あの日もそうだった。アルベールが、初めてミラベルに出会ったあの日も。
そして今朝、体調が悪いのを自覚していたにも関わらず、護衛任務を継続しようとしたのは、たぶんこの場所を誰かに譲りたくなかったからに違いない。
だが、ミラベルの顔を見た途端、魔力のコントロールが全くできなくなった。
アルベールは、そのことを理解していた。
それに、熱に浮かされて、言ってしまった言葉は、全てアルベールの本心だった。
「……俺は何をしているんだ」
目を開けて、一番初めにアルベールの目に飛び込んできたのは、ソファーに突っ伏しているミラベルの寝顔だった。
「……彼女を守ると決めたのに」
北極星の魔女は、子孫であるリヒター子爵家に、強い魔力を与えた。
それと同時に、北極星の魔女の伴侶だった祖先と同じ髪と瞳の色をした男子が生まれると、男子の愛した女性に破滅を与えてる。
自分が恋に落ちるなんて、考えたこともなかった。
それなのに、アルベールは、ミラベルとの再会からたった三日後、執事セイグルの言葉で心に巣くった恋心に気がついてしまった。

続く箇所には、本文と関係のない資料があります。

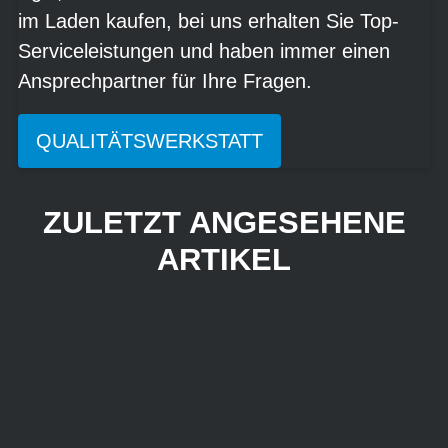
im Laden kaufen, bei uns erhalten Sie Top-
Serviceleistungen und haben immer einen
Ansprechpartner für Ihre Fragen.
QUALITÄTSWERKSTATT
ZULETZT ANGESEHENE
ARTIKEL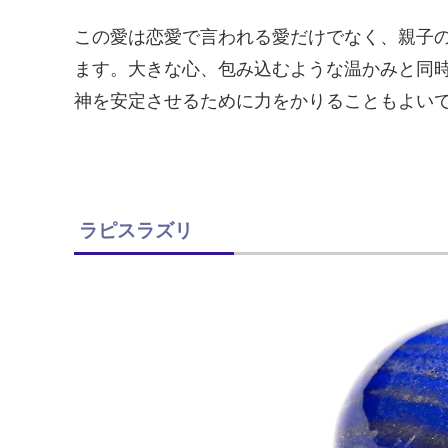
この愛は恋愛で言われる愛だけでなく、親子
ます。大きな心、包み込むような温かみと同
神を安定させるために力をかりることもよい
ラピスラズリ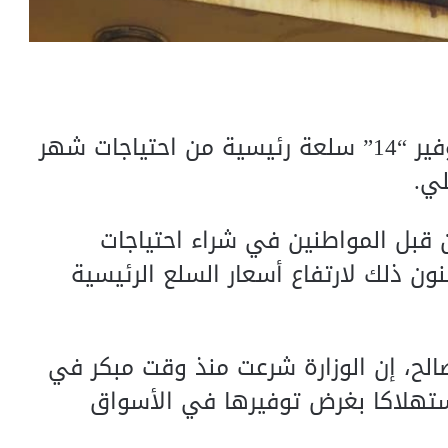
كشفت وزارة التجارة والتموين، عن توفير “14” سلعة رئيسية من احتياجات شهر
لي.
قبل المواطنين في شراء احتياجات
ون ذلك لارتفاع أسعار السلع الرئيسية
صالح، إن الوزارة شرعت منذ وقت مبكر في
استهلاكا بغرض توفيرها في الأسواق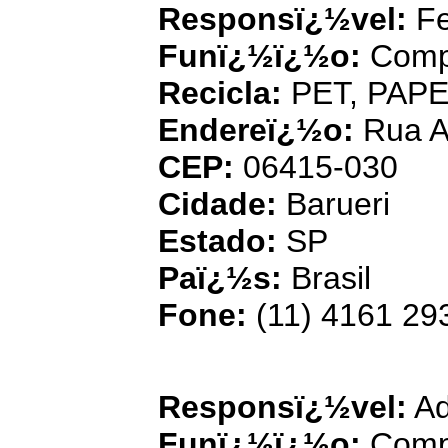
Responsï¿½vel:
Fe
Funï¿½ï¿½o:
Comp
Recicla:
PET, PAP
Endereï¿½o:
Rua A
CEP:
06415-030
Cidade:
Barueri
Estado:
SP
Paï¿½s:
Brasil
Fone:
(11) 4161 29
Arte e Tran
Responsï¿½vel:
Ad
Funï¿½ï¿½o:
Comp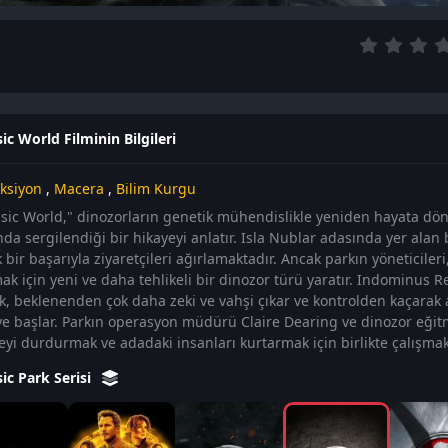
ic World Filminin Bilgileri
ksiyon
,
Macera
,
Bilim Kurgu
ssic World," dinozorların genetik mühendislikle yeniden hayata d
nda sergilendiği bir hikayeyi anlatır. Isla Nublar adasında yer alan 
bir başarıyla ziyaretçileri ağırlamaktadır. Ancak parkın yöneticileri,
ak için yeni ve daha tehlikeli bir dinozor türü yaratır. Indominus R
ık, beklenenden çok daha zeki ve vahşi çıkar ve kontrolden kaçarak 
e başlar. Parkın operasyon müdürü Claire Dearing ve dinozor eği
keyi durdurmak ve adadaki insanları kurtarmak için birlikte çalışmak
sic Park Serisi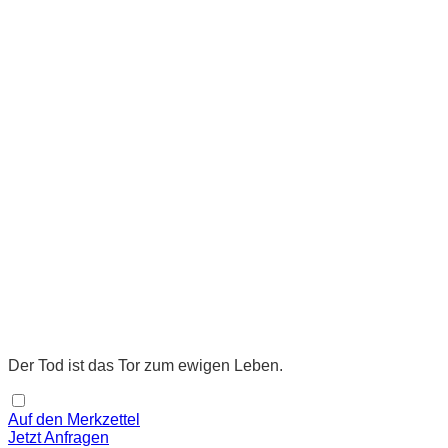
Der Tod ist das Tor zum ewigen Leben.
Auf den Merkzettel
Jetzt Anfragen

その直後、音もなく降り立った烏が告げた、アルベールへのメッセージ。
『愛を隠すのなら、猶予をあげる。愛する彼女にだけは、気が付かれてはいけない。だから、隠しなさい。そうね、期限は私を殺すためにあなたが旅立つまで』
魔女が執着するアルベールの変化に気づかないはずもない。
その言葉を完全に信じたわけではない。それでも、アルベールは、ミラベルへの恋心を、徹底的に隠すことを決めた。
「アルベール?」
「…………は」
最低限の言葉と、冷たい視線。
せめて嫌いになってくれればいいと、そうすればこうして気持ちを隠すのも少しは辛くないと思うのに、ミラベルはいつだって笑顔を向けてくる。
「限界だ……」
ミラベルから離れることを決めたあの日、事件は起こった。魔女の力に操られた侍女が、ミラベルの命を絶とうとしたのだ。
「助けてくださって、ありがとうございます」
「…………は」
……俺があなたを救おうとするなんて、当然では、ないですか。伝えたかった言葉を、辛うじて呑み込む。
アルベールは、理解した。恋をしてしまったが最後、魔女との約束の日まで、離れることでも、ミラベルは命を失うのだと。
結局、ミラベルを救った功により、アルベールは護衛騎士に任命された。
「眠っているなら、気づかれることもない……か」
もう一度、確実にこの気持ちを隠し通すと決めて。ミラベルが眠る、ほんの僅かなひととき、アルベールは愛する人に微笑みを向けた。